Kilka miesięcy toczy się debata na temat przyszłości Regionalnego Centrum Krwiodawstwa i Krwiolecznictwa w Raciborzu. Wiele wskazuje na to, że stan zawieszenia co do poznania dalszych losów Centrum, jeszcze potrwa. Ministerstwo Zdrowia zawiesiło podjęcie decyzji.
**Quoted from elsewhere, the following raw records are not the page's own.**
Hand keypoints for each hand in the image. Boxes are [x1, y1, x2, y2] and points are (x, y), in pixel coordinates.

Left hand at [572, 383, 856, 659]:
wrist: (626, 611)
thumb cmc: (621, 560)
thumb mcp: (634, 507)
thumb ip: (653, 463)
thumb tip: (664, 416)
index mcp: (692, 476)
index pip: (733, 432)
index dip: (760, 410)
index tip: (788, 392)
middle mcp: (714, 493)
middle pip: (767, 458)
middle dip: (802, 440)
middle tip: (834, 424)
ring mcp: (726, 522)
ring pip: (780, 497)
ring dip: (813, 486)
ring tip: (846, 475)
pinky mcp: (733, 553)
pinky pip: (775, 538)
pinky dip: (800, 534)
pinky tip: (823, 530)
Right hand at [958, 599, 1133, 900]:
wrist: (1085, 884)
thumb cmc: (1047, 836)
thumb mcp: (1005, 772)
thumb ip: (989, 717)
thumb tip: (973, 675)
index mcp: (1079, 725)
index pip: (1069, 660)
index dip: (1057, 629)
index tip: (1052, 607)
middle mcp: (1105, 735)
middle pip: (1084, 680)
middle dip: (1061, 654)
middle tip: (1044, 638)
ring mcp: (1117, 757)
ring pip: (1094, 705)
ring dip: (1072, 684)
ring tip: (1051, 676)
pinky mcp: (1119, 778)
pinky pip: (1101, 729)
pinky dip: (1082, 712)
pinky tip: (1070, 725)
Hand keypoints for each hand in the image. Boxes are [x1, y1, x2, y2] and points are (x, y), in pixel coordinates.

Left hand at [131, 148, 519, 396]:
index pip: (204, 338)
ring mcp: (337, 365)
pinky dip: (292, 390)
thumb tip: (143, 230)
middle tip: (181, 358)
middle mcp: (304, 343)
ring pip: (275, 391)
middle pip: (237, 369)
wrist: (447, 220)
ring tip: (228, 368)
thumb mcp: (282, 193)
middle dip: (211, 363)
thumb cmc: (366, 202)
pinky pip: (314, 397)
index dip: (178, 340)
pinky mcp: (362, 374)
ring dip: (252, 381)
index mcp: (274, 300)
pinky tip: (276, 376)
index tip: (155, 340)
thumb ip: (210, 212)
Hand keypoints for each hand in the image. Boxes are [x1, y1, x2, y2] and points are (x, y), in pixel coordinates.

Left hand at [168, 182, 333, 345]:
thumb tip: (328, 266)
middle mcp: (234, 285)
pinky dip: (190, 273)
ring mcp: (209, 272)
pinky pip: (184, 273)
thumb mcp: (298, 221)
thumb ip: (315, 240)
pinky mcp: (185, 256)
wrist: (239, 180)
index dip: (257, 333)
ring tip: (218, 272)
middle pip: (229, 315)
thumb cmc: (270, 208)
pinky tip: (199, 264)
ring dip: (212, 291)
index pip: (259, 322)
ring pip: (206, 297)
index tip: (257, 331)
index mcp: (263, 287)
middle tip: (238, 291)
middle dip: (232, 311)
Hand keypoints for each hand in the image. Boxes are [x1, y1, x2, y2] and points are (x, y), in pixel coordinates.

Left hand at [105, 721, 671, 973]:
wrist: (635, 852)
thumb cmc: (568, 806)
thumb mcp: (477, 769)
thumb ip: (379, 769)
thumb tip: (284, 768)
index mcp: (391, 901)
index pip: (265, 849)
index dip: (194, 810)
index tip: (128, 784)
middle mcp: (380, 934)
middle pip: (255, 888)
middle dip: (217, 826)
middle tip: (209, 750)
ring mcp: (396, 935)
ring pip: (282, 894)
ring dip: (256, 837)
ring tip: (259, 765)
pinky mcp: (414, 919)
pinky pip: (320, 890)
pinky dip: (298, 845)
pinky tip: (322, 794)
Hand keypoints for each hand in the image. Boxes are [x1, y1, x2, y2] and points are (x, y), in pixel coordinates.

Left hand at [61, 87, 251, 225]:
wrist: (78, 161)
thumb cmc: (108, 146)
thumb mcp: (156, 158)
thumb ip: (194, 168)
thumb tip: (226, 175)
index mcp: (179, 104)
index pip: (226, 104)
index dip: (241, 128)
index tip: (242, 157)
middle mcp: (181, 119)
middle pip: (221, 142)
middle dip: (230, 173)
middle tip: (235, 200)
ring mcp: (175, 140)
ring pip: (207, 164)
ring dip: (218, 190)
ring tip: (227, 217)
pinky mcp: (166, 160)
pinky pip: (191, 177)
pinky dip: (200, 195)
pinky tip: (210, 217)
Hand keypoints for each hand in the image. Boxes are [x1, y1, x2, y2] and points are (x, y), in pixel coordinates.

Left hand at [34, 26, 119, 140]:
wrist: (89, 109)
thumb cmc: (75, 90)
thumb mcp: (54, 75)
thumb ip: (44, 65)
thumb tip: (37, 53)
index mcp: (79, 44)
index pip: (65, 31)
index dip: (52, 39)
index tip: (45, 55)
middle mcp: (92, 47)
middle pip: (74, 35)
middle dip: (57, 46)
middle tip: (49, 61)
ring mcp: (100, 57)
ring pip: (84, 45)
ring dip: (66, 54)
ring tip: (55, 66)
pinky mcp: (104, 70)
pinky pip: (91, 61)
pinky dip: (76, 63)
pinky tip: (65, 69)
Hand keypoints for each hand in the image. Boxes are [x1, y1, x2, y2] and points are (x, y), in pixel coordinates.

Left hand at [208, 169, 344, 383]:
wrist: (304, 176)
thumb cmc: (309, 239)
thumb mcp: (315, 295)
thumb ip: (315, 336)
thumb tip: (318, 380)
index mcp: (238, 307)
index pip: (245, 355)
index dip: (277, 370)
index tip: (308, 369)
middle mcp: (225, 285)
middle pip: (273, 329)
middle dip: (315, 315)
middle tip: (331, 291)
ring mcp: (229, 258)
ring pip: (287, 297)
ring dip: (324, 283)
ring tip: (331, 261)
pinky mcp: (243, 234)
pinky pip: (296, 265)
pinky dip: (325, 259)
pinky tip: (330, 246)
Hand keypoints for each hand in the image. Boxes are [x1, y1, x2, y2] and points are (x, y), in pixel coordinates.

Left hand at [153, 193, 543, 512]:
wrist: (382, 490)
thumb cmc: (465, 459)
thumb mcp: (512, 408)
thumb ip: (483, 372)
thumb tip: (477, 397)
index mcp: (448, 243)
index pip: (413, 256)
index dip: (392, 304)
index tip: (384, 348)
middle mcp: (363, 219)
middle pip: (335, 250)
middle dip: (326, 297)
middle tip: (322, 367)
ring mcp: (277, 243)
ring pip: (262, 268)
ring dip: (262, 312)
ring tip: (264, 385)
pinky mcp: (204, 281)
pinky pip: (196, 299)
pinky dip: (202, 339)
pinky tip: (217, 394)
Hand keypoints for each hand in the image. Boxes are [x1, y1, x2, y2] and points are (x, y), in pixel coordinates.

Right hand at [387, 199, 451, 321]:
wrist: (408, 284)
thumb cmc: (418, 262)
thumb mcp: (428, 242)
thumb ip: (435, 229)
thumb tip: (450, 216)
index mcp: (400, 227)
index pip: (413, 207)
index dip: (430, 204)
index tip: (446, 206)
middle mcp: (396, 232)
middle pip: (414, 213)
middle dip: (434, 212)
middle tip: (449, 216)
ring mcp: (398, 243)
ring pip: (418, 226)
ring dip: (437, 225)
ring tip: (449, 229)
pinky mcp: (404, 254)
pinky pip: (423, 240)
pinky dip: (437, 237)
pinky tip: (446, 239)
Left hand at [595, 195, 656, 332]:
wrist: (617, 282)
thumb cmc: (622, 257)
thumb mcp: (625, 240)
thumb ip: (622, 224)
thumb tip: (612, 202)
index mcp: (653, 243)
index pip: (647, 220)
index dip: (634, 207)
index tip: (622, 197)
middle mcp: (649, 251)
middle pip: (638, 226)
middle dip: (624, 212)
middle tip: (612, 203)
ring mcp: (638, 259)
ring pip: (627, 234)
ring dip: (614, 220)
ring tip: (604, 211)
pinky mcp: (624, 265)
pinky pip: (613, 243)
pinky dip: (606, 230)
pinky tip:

– Nie powiedziałem ostatniego słowa w kwestii Centrum – tak w rozmowie z nami deklaruje poseł Henryk Siedlaczek, który będzie kontynuował walkę o to, by nie łączyć Regionalnego Centrum Krwiodawstwa i Krwiolecznictwa w Raciborzu z jednostką w Katowicach. – Bo mi osobiście na Centrum zależy – dodaje:
Poseł Henryk Siedlaczek był inicjatorem czerwcowego spotkania, na którym pojawiła się podsekretarz stanu Anna Łukasik. Później parlamentarzysta prowadził rozmowy z Ministrem Zdrowia – Marianem Zembalą. Jeszcze wcześniej były interpelacje, w których poseł w stanowczym tonie pytał o przeszłość i przyszłość Centrum.
W jednym ze skierowanych do Ministerstwa pism, parlamentarzysta wskazywał na możliwość rozszerzenia terenu działalności RCKiK w Raciborzu, przykładowo o powiat gliwicki, gdzie zlokalizowanych jest kilka dużych szpitali. Raciborskie Centrum gwarantuje im 100% zaopatrzenie w krew.
Ministerstwo Zdrowia odłożyło w czasie decyzję o ewentualnym łączeniu jednostek. Wiadomo także, że pod koniec września podjęto decyzję o niepokrywaniu ujemnego wyniku finansowego.